01.21.2020 0

New HUD rule guts Obama program to rezone neighborhoods along income and racial guidelines, proves Article I defunds by Congress work

By Robert Romano

The Department of Housing and Urban Development (HUD) under Secretary Ben Carson has completed its review of the 2015 Obama era Affirmatively Furthering Fair Housing (AFFH) regulation, and removed requirements for more than 1,200 cities and counties to make changes to local zoning in order to qualify for $3 billion of annual community development block grants.

Under the new rule, just finalized on Jan. 14, “Jurisdictions are free to choose to undertake changes to zoning or land-use policies as one method of complying with the AFFH obligation; however, no jurisdiction may have their certification questioned because they do not choose to undertake zoning changes.”

Believe it or not, this is a huge win for those who favor limited government and local control over decisions over what to build where.

The original 2015 regulation had included an explicit requirement calling for changes to local zoning, stating, “This final rule, and Assessment Tools and guidance to be issued, will assist recipients of Federal funding to use that funding and, if necessary, adjust their land use and zoning laws in accordance with their existing legal obligation to affirmatively further fair housing.”

At the time, this prompted Congress to take action against the AFFH rule by defunding the regulation’s implementation entirely in a House provision sponsored by U.S. Rep. Paul Gosar (R-Ariz.).

A more moderate provision sponsored by Sen. Susan Collins (R-Maine) passed the Senate easily 87 to 9 in 2016 that barred the regulation from being used to affect local zoning.

The Collins amendment was then put into the 2017 omnibus, the 2018 omnibus, the 2019 omnibus, and the Consolidated Appropriations Act of 2020, stating: “None of the funds made available by this Act may be used by the Department of Housing and Urban Development to direct a grantee to undertake specific changes to existing zoning laws as part of carrying out the final rule entitled ‘Affirmatively Furthering Fair Housing’ … or the notice entitled ‘Affirmatively Furthering Fair Housing Assessment Tool’…”

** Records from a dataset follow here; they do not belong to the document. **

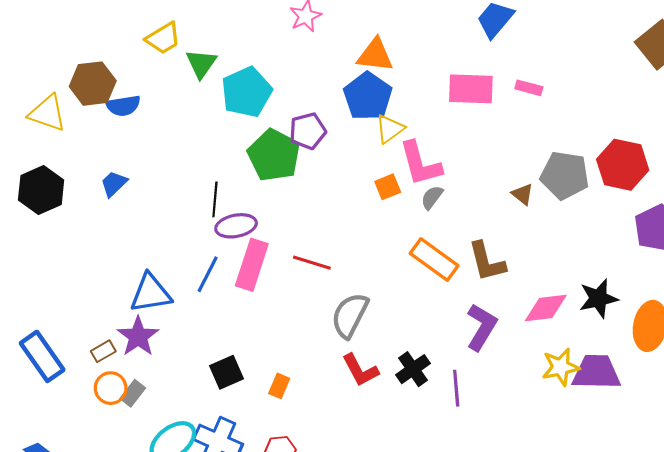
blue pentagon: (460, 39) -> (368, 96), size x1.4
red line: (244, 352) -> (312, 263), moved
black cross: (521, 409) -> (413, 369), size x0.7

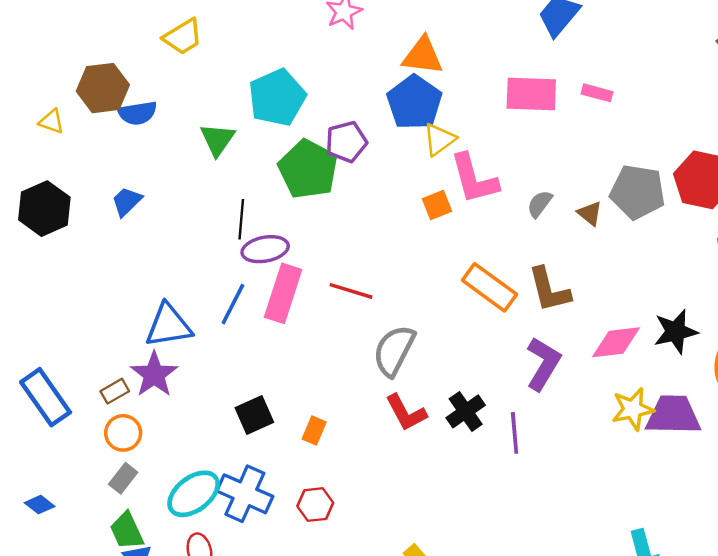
green triangle: (201, 64) -> (217, 139), moved
yellow triangle: (47, 113) -> (52, 121), size x0.6
gray semicircle: (432, 197) -> (540, 204), moved
gray rectangle: (133, 393) -> (123, 478), moved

This author had submitted comments to HUD on this specific provision of law, noting that it barred implementation of AFFH as written and that, to comply, the regulation would have to be rewritten at a bare minimum to remove the zoning requirements and making any changes voluntary.

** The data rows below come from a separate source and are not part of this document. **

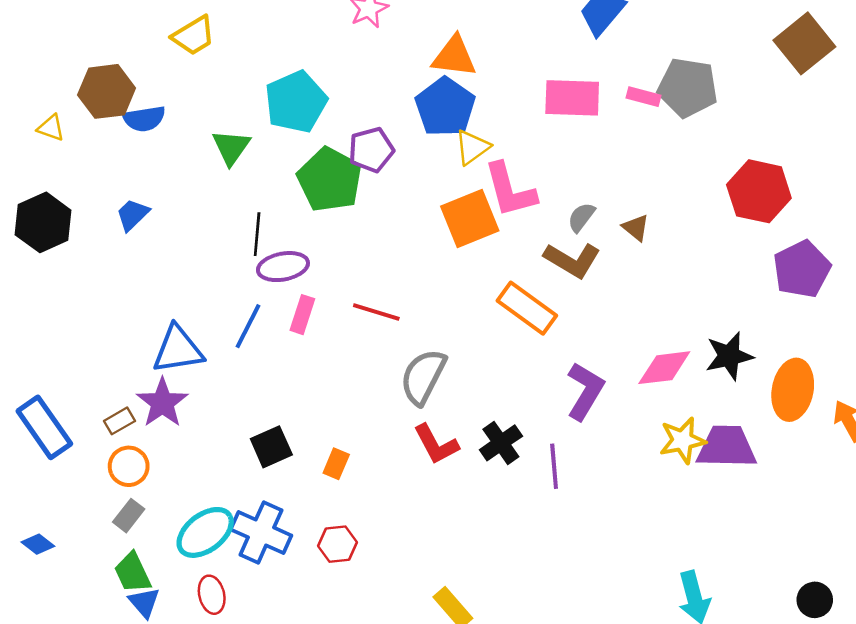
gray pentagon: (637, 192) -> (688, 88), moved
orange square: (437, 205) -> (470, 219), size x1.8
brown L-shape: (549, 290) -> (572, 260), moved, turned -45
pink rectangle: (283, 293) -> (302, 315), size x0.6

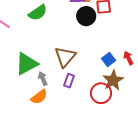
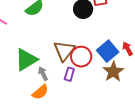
blue square: (108, 60) -> (108, 51), size x1.5
red circle: (101, 93) -> (81, 57), moved

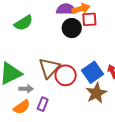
gray arrow: (43, 74) -> (26, 89), turned 112
purple rectangle: (69, 74) -> (43, 104), moved

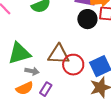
brown triangle: (49, 68) -> (58, 54), turned 40

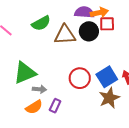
brown triangle: (58, 54) -> (65, 35), moved

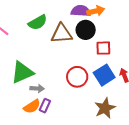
red square: (107, 24) -> (103, 48), moved
brown star: (109, 98) -> (105, 108), moved
purple rectangle: (55, 106) -> (45, 106), moved

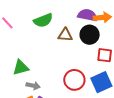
brown triangle: (62, 34) -> (65, 35), size x0.7
green triangle: (22, 72) -> (21, 68), size x0.7

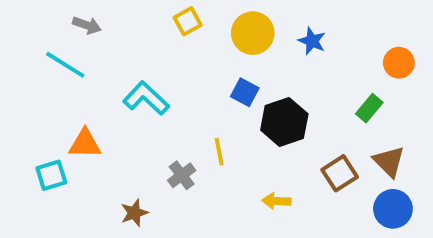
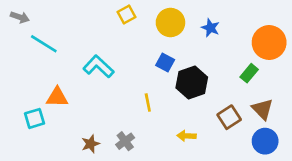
gray arrow: (87, 25) -> (20, 17), moved
orange circle: (399, 63) -> (269, 43), size x1.6
gray cross: (182, 175) -> (125, 141), moved

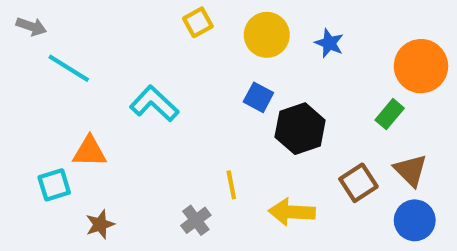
yellow line: (148, 102) -> (231, 185), moved
yellow arrow: (186, 136) -> (292, 212), size x1.5
brown star: (90, 144) -> (100, 224), moved

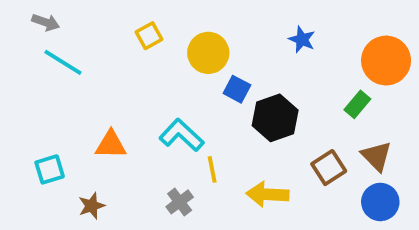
yellow square: (198, 22) -> (149, 36), moved
gray arrow: (31, 27) -> (46, 22), moved
yellow circle: (267, 35) -> (208, 53), moved
cyan L-shape: (154, 104) -> (181, 135), moved
orange triangle: (90, 152) -> (111, 145), moved

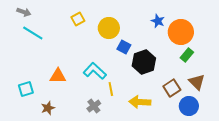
orange circle: (386, 61) -> (181, 32), moved
blue circle: (380, 202) -> (189, 106), moved

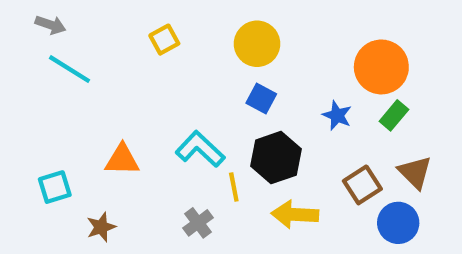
blue star: (158, 21) -> (337, 115), moved
yellow circle: (109, 28) -> (257, 44), moved
black hexagon: (144, 62) -> (276, 158), moved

Now, with this final action by HUD, it has done so.


 

Ultimately, HUD found further legal justification for revising the AFFH rule to remove zoning mandates under 42 U.S. Code § 12705(c)(1), which states, “the adoption or continuation of a public policy identified pursuant to subsection (b)(4) [which includes local zoning ordinances as a potential barrier to affordable housing] shall not be a basis for the Secretary’s disapproval of a housing strategy…”

This provision, per HUD, “prohibits HUD from disapproving consolidated plans because a jurisdiction adopts or continues zoning ordinances or land-use policies.” Meaning funds cannot be denied on the basis of a city or county’s lack of a plan to change zoning, even if it is a barrier to more affordable housing.

Of course, future administrations might not read 42. U.S. Code § 12705 the same way — the Obama administration certainly did not — and so to be on the safe side, Congress would be wise to continue including the Collins amendment in future omnibus bills to prevent this sort of overreach from ever happening again.

There are perfectly non-discriminatory reasons why localities may choose not to tinker with their local zoning. For example, in some jurisdictions, because demand for property would remain high, changes to zoning might still result in high prices, thereby mitigating the effects of reform to make housing more affordable. In densely populated regions, this will be a challenge, zoning or no zoning.

Americans for Limited Government President Rick Manning praised the HUD action, stating, “We are pleased that HUD Secretary Ben Carson produced a final rule that protects local zoning prerogatives while encouraging evaluation as to whether regulations have an adverse impact on housing affordability. This rightly stops the nationalization of zoning while still encouraging fair housing, once again placing primacy on cities and counties to make the best decisions for their communities. The last thing Americans needed was Washington, D.C. bureaucrats dictating zoning requirements based on Census maps, and Secretary Carson successfully ended this overreach.”

This could have gone much differently. Without Congress’ action in the months following the 2015 Obama regulation to defund federal intrusion into local zoning decisions, and then it being renewed repeatedly, sending a strong message to two administrations and asserting constitutional Article I powers of the purse, I cannot say that this rule would have ever been reformed.

I’m personally surprised five years of advocacy on this issue including grassroots outreach actually made a difference, but apparently it did.

For once, Washington, D.C. listened.

This is now one of those rare case examples limited government advocates can point to a direct Congressional action that was instrumental in helping to overturn a bad regulation. The power of the purse works to rein in government excesses, and we should let Congress know because they should use it more often.

Robert Romano is the Vice President of Public Policy at Americans for Limited Government.